Reading Pakistani journalist Ahmed Rashid’s “Taliban” the much-praised book about the ’student movement’ that was published just prior to Sept. 11th.
An observation: It’s interesting to note how different the Taliban are as an Islamic movement in control of a population from other Islamic movements with similar responsibilities. Hizbollah and Hamas essentially made their names and established their ’street credibilty’ through focus on social welfare and improving a population’s well-being.
Hamas funds schools, orphanages, mosques, healthcare clinics, soup kitchens, and sports leagues. “Approximately 90 percent of its work is in social, welfare, cultural, and educational activities,” writes the Israeli scholar Reuven Paz. The Palestinian Authority often fails to provide such services, and Hamas’s efforts in this area—as well as a reputation for honesty, in contrast to the many Fatah officials accused of corruption—help to explain the broad popularity it summoned to defeat Fatah in the PA’s recent elections.
The Taliban, in contrast, were distinct for their extraordinary lack of interest in the social welfare of the populations it came to control.

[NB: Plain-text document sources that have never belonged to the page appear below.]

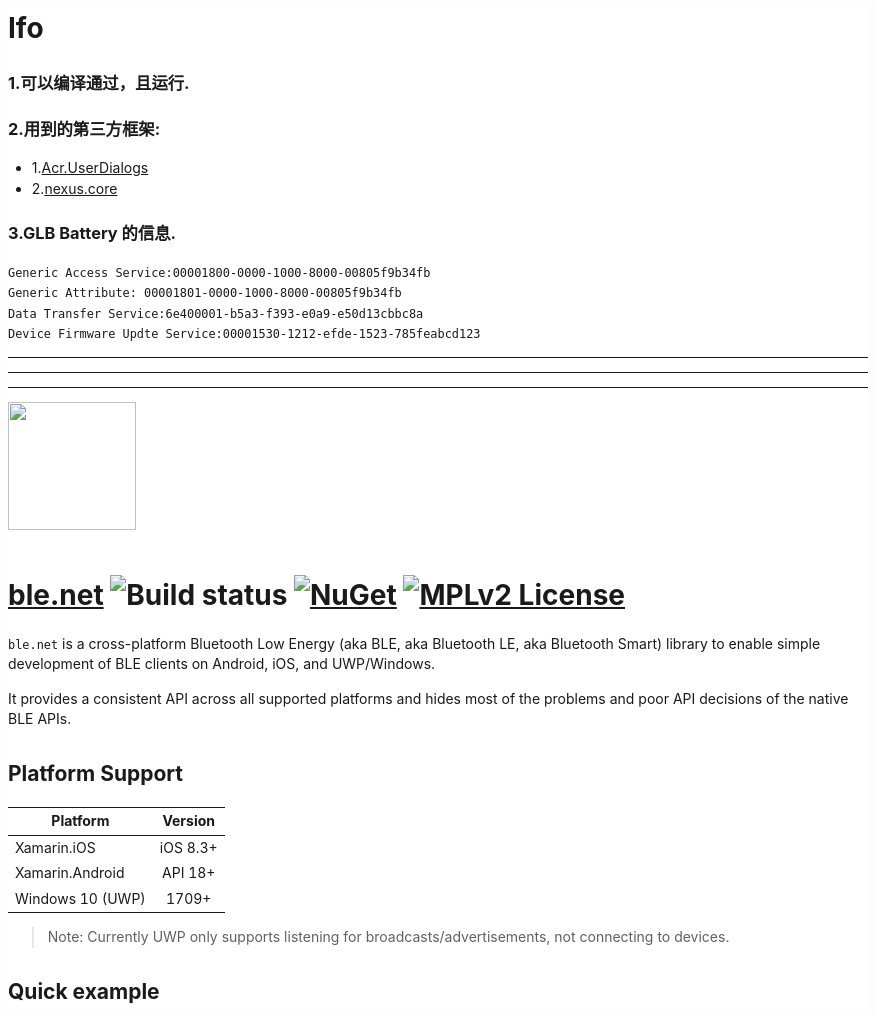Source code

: # Ifo
### 1.可以编译通过，且运行.
### 2.用到的第三方框架:
  * 1.[Acr.UserDialogs](https://github.com/aritchie/userdialogs)
  * 2.[nexus.core](https://github.com/nexussays/nexus.core)
### 3.GLB Battery 的信息.

```
Generic Access Service:00001800-0000-1000-8000-00805f9b34fb
Generic Attribute: 00001801-0000-1000-8000-00805f9b34fb
Data Transfer Service:6e400001-b5a3-f393-e0a9-e50d13cbbc8a
Device Firmware Updte Service:00001530-1212-efde-1523-785feabcd123
```

***
***
***

<img src="http://public.nexussays.com/ble.net/logo_256x256.png" width="128" height="128" />

# [ble.net](https://www.fuget.org/packages/ble.net) ![Build status](https://img.shields.io/vso/build/nexussays/ebc6aafa-2931-41dc-b030-7f1eff5a28e5/7.svg?style=flat-square) [![NuGet](https://img.shields.io/nuget/vpre/ble.net.svg?style=flat-square)](https://www.nuget.org/packages/ble.net) [![MPLv2 License](https://img.shields.io/badge/license-MPLv2-blue.svg?style=flat-square)](https://www.mozilla.org/MPL/2.0/)

`ble.net` is a cross-platform Bluetooth Low Energy (aka BLE, aka Bluetooth LE, aka Bluetooth Smart) library to enable simple development of BLE clients on Android, iOS, and UWP/Windows.

It provides a consistent API across all supported platforms and hides most of the problems and poor API decisions of the native BLE APIs.

## Platform Support

| Platform         |  Version  |
| ---------------- | :-------: |
| Xamarin.iOS      | iOS 8.3+  |
| Xamarin.Android  | API 18+   |
| Windows 10 (UWP) | 1709+     |

> Note: Currently UWP only supports listening for broadcasts/advertisements, not connecting to devices.

## Quick example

Here’s Rashid’s description of events after the Taliban kicked the NGOs out of Kabul in the summer of 1998:
With more than half of Kabul’s 1.2 million people benefiting in some way from NGO handouts, women and children were immediate victims when aid was cut off. Food distribution, health care and and the city’s fragile water distribution network were all seriously affected. As people waved empty kettles and buckets at passing Taliban jeeps, their reply to the population was characteristic of their lack of social concern. “We Muslims believe God the Almighty will feed everybody one way or another.”
Since the Taliban had dubbed Mullah Omar Amir of all Muslims, not just Afghans – demonstrating transnationalist aspirations – I guess they felt they could use the ‘royal we.’ Tagging this post ‘Muslim-on-Muslim violence’ since the Kabul victims of Taliban indifference were probably all Muslims.

sa.c 9:30 am on November 8, 2009 Permalink |
Not necessarily all Muslims. There are (or perhaps a better term is “were” until very recently) ages-old communities of Hindus and Sikhs living in Afghanistan who likely suffered under the Taliban too.
johnpi 10:14 am on November 8, 2009 Permalink |
Ismailis and Jews too. Afghanistan was a vibrant multi-cultural, multi-ethnic society. But at some point during the Taliban takeover between ‘94 and 2000 a lot of those populations left and became international refugees because the taliban bore down so hard on them. Non-Muslims lives were worth little and their property was targeted for looting.
I don’t know how much of those populations were still left in ‘98.
johnpi 10:18 am on November 8, 2009 Permalink |
Also the Taliban were keen to take concubines too. Rashid writes about the Taliban taking a lot of Shia Hazara women after massacres in Hazara areas back to Pashtun areas in the south of the country.
Mullah Omar even threw one of his battle commanders in jail after his wife complained about all the concubines he brought back with him.
pi.info 10:52 am on November 8, 2009 Permalink |
This brand of Islam appeals to some in the West and throughout the Muslim world, sometimes dressed up as ‘Dawah.’
The Taliban provide a good case study of the results.
sa.c 11:43 am on November 8, 2009 Permalink |
I don’t have numbers (and wouldn’t know where to find them), but personal anecdotes indicate that there was quite a significant community there after the Taliban takeover as well. Hindu’s were not always viewed as being “too different” (Hindu Pashtuns have always existed, as a minority though, – I’ve heard most fled for India in 1947 and no longer identify as Pashtun/Pathan in India) and thus had had some common ethnic-tribal ground with the all Pashtun Taliban. Sikhs on the other hand are most likely an old established merchant community who retained their own Punjabi language (obviously fluent in others though). I’m told that the 2001 war has also contributed greatly to the almost-disappearance of both of these communities – no safety.
sa.c 11:45 am on November 8, 2009 Permalink |
that however, is not to downplay their persecution (which is and has been very real).
Conrad Barwa 12:16 pm on November 8, 2009 Permalink |
Tagging this post ‘Muslim-on-Muslim violence’ since the Kabul victims of Taliban indifference were probably all Muslims.
To be more specific, I think disproportionately most of the victims were women; since it was closing of access to schools for girls and in particular the decline in healthcare access, especially to hospitals and maternal care that affected women, in some cases with fatal consequences. Ideologically, the Taliban were so keen to prevent any significant mobility for women or inter-gender mixing that it was difficult to deliver these services to women.